Nessuna finestra, insomma: solo specchietti retrovisori. E con ciò nessuna vera autocritica: una grande continuità.

Tutto deve essere riportato a ciò che c’era prima, nessuna innovazione è ammessa. Peggio: gli innovatori spesso sono i più retrotopici, auspicando un cambiamento che non è nient’altro che la riproposizione di formule del passato più o meno recente che non hanno funzionato. Parlano di futuro e ti ritrovi Reagan, più o meno interpretato. Nessun cambio di paradigma, nessuna rottura dello schema. Così, di fronte alla globalizzazione, o alla robotica, o ai cambiamenti climatici, si cerca di tornare a assetti precedenti. Una rimozione del divenire, abbastanza impressionante.

Bauman – in dialogo con Bregman, di cui abbiamo parlato qui – descrive un’urgenza diversa: la distopia è quella che vediamo intorno a noi, per una parte consistente della popolazione, che tende ad allargarsi. Una distopia che ci parla di un «presente terra straniera», per riprendere in altro modo la famosa tesi di David Lowenthal. A disagio nel presente, non dobbiamo guardare al passato, ma inserirci nella grande transizione per governarla, evitando per prima cosa di diventare gli asteroidi di noi stessi. Questo è il compito della politica, non altri.

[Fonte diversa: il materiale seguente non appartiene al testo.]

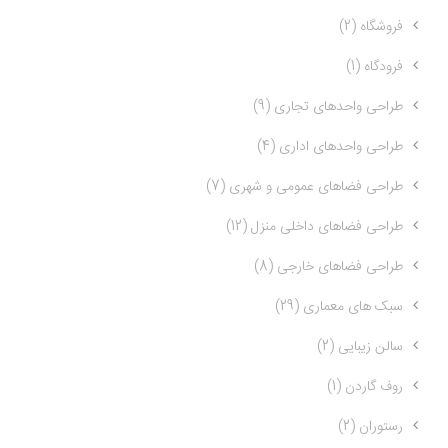
فروشگاه (2)
فرودگاه (1)
طراحی واحدهای تجاری (9)
طراحی واحدهای اداری (4)
طراحی فضاهای عمومی و شهری (7)
طراحی فضاهای داخلی منزل (12)
طراحی فضاهای خارجی (8)
سبک های معماری (29)
سالن زیبایی (2)
روف گاردن (1)
رستوران (2)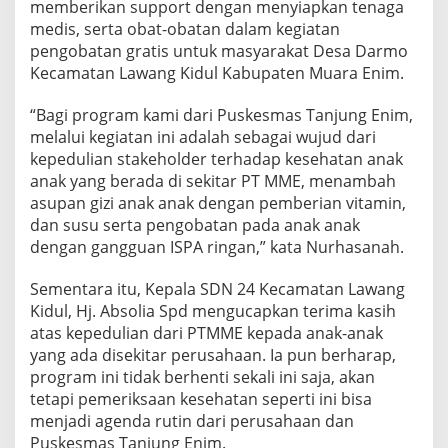
memberikan support dengan menyiapkan tenaga
medis, serta obat-obatan dalam kegiatan
pengobatan gratis untuk masyarakat Desa Darmo
Kecamatan Lawang Kidul Kabupaten Muara Enim.
“Bagi program kami dari Puskesmas Tanjung Enim,
melalui kegiatan ini adalah sebagai wujud dari
kepedulian stakeholder terhadap kesehatan anak
anak yang berada di sekitar PT MME, menambah
asupan gizi anak anak dengan pemberian vitamin,
dan susu serta pengobatan pada anak anak
dengan gangguan ISPA ringan,” kata Nurhasanah.
Sementara itu, Kepala SDN 24 Kecamatan Lawang
Kidul, Hj. Absolia Spd mengucapkan terima kasih
atas kepedulian dari PTMME kepada anak-anak
yang ada disekitar perusahaan. Ia pun berharap,
program ini tidak berhenti sekali ini saja, akan
tetapi pemeriksaan kesehatan seperti ini bisa
menjadi agenda rutin dari perusahaan dan
Puskesmas Tanjung Enim.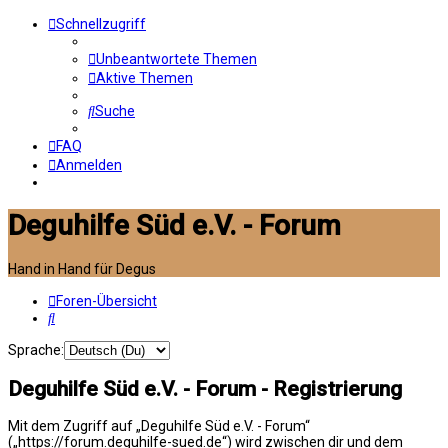
Schnellzugriff
Unbeantwortete Themen
Aktive Themen
Suche
FAQ
Anmelden
Deguhilfe Süd e.V. - Forum
Hand in Hand für Degus
Foren-Übersicht
Suche
Sprache:
Deguhilfe Süd e.V. - Forum - Registrierung
Mit dem Zugriff auf „Deguhilfe Süd e.V. - Forum“
(„https://forum.deguhilfe-sued.de“) wird zwischen dir und dem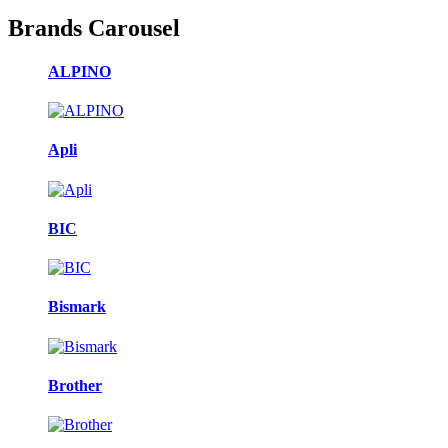
Brands Carousel
ALPINO
Apli
BIC
Bismark
Brother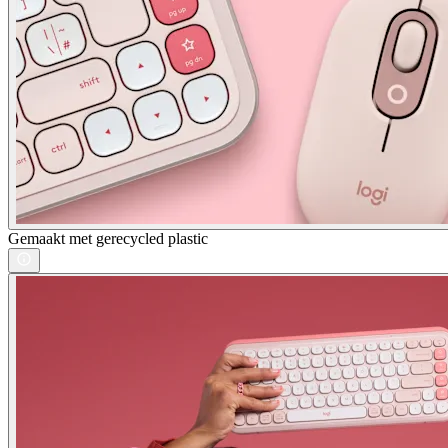
Gemaakt met gerecycled plastic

Elemento fondamentale di questa ricerca è un’analisi della grande e molteplice «disuguaglianza» che, ricorda Bauman via Milanovic, era parola eversiva, fino a poco tempo fa. Ora pare essere tornata in auge e si impone nel dibattito pubblico, soprattutto a sinistra, come elemento imprescindibile per parlare di riforma del sistema, che non escluda una parte sempre più consistente della popolazione.

Indagarne le ragioni, correggerne con decisione le enormità, proporre un nuovo modello di sviluppo, è cosa non più rinviabile, anche perché l’abbiamo rinviata già troppo.

Se vogliamo fare politica, dobbiamo ripartire da qui. Cambiando lo sguardo e la sua direzione, prima di tutto.